My wife and i have been married for 9 years. We knew each other for 18 months before we got married. Twelve of those months i was deployed to another country where i cheated with two different women. I was 20 years old at that time. When i returned from my deployment we got married and immediately got pregnant. six months later i told her about my indescretions only after she kept insisting that i was hiding something from her. From that point she has never trusted me. We had two more children since then. She has stated several times that she wants a divorce and i have told her that i dont want a divorce and i want us to work out our relationship. It has been pretty much like that for nine years with few and far between bouts of peacefulness.

I had unprotected sex while i was on that deployment and she requires me to get a physical every year to determine if i have any STD's. Well this year i get my physical a week ago and i didnt ask for the full on blood work to check for STD's ( i didnt either last year and i had to go back and get them done) and she told me that she is through with worry about her health becuase she is still sleeping with me. She said we are only together for the kids. She wants to sleep in separate rooms at home and she doesn't want me to see her naked anymore. She said "she's not going to ask me about my personal life anymore because as long as were not sleeping together its not her business"

I desparately want to mend my relationship with my wife but she has said she doesnt want it to work out......so can it work out? Can one person will a marriage to work out if the other person is dead set against it?


----------



## sigma1299 (May 26, 2011)

past mistakes said:


> I desparately want to mend my relationship with my wife but she has said she doesnt want it to work out......so can it work out? Can one person will a marriage to work out if the other person is dead set against it?

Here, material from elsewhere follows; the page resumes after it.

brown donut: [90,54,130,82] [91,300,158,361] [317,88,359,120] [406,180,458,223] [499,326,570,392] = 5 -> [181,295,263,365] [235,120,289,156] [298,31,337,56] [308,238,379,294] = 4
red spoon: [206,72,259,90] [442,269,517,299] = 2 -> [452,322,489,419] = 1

The short answer to this is unfortunately - no. If she's dead set against working on your marriage there isn't much you can do. What you can do is make some decisions of your own based on her position. Personally I wouldn't live that way. I grew up in a house where I believe my parents stayed together just for my brother and I. They did a great job of providing a loving home and I never suspected anything was amiss until I was an adult, but as an adult I've had to spend some time rewriting my idea of a successful and happy marriage cause I didn't see it growing up. There are worse things than divorce, even for kids. If she's totally over the marriage and refuses to work on it I'd start divorce proceedings. While there is no guarantee of this, you may find it's just the impetus to get her to realize you might actually leave and get her to work on the marriage - word of caution - don't bluff on this - only start down the D road if you mean it. 

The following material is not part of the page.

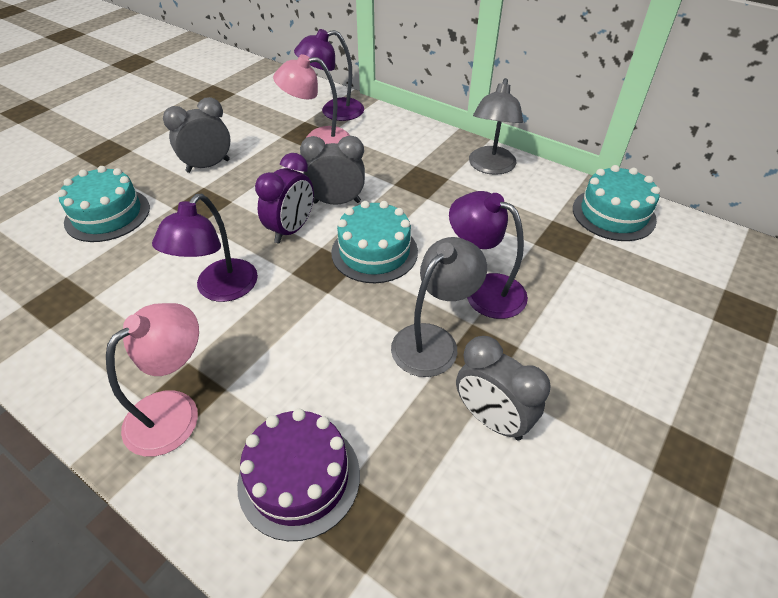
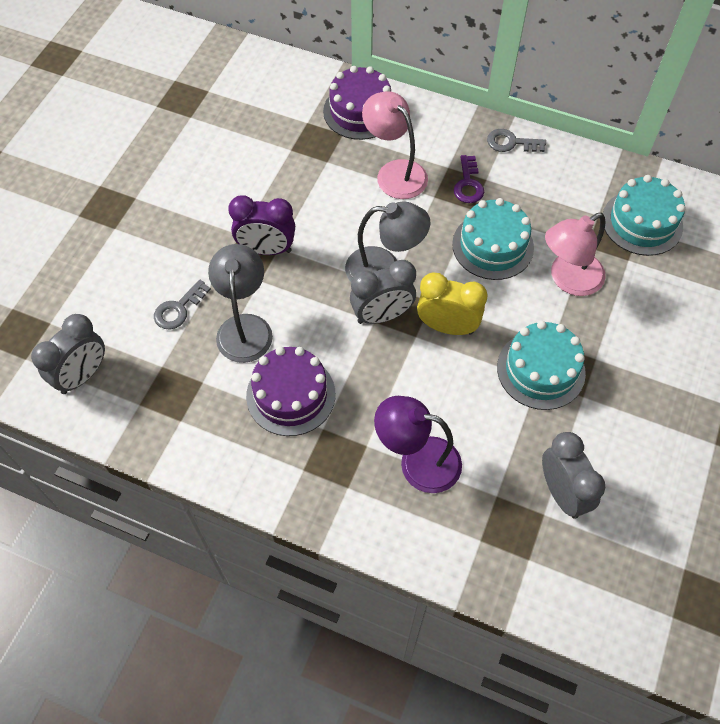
grey key: none = 0 -> [154,279,211,329] [487,129,546,152] = 2
purple cake: [237,409,360,541] = 1 -> [246,346,336,436] [323,66,391,140] = 2
purple key: none = 0 -> [454,155,484,203] = 1
purple lamp: [152,194,258,302] [294,29,364,121] [449,191,528,319] = 3 -> [374,396,462,493] = 1
yellow clock: none = 0 -> [417,272,488,335] = 1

Fundamentally if your wife has checked out your marriage is over regardless. You might as well try to separate amicably and move on.


----------



## Pit-of-my-stomach (Nov 2, 2010)

sigma1299 said:


> The short answer to this is unfortunately - no.
> 
> Fundamentally if your wife has checked out your marriage is over regardless. You might as well try to separate amicably and move on.


Sigma nailed it.


----------



## past mistakes (Sep 23, 2011)

Thank you for your posts. We haven't ever actually tried couple counseling so i am going to see if she is willing to try that before i even consider ending it. We've been together for nine years and she has know the entire time that i cheated before we got married. If she wanted to it to really be over wouldnt she have left by now....


----------



## sigma1299 (May 26, 2011)

If you haven't tied counseling I would definitely give it a shot. A change like divorce is so scary and intimidating to some people that they would endure almost any hellish known to avoid stepping off into the unknown. Others will vow to stay in a marriage for "the kids" at all cost, which while a noble sentiment and kids should always be a serious factor, may not always be the best answer for the H, W or kids. My parents I think fall into this latter category. Some people still just don't care and will hang out until the other person gets feed up and leaves. 

I would sure give counseling a shot first. Hopefully she'll be open to it.


----------



## Jellybeans (Mar 8, 2011)

past mistakes said:


> From that point she has never trusted me.
> 
> *She has stated several times that she wants a divorce *and i have told her that i dont want a divorce and i want us to work out our relationship. It has been pretty much like that for nine years with few and far between bouts of peacefulness.
> 
> *I desparately want to mend my relationship with my wife but she has said she doesnt want it to work out......so can it work out? **Can one person will a marriage to work out if the other person is dead set against it*?


No. One person alone cannot "will" a marriage to work. And one person alone cannot restore/repair/have a marriage.

If she wants out, as hard as it is, and it sound slike she's been saying so forever, you need to open up the door of your heart and let her go.

It sounds like she never forgave you and/or accepted that you cheated on her & has resented you since. 9 years is a long time to have wasted (both of you) if only one person wanted the marriage.

You are both better off w/o without eachother since you have fundamentally differences (she wants to be divorced, you want to be married). Youa re both doing yourselves a disservice by staying together in name only. 

This isn't a healthy relationship.


----------



## Jellybeans (Mar 8, 2011)

past mistakes said:


> If she wanted to it to really be over wouldnt she have left by now....


She is already gone.


----------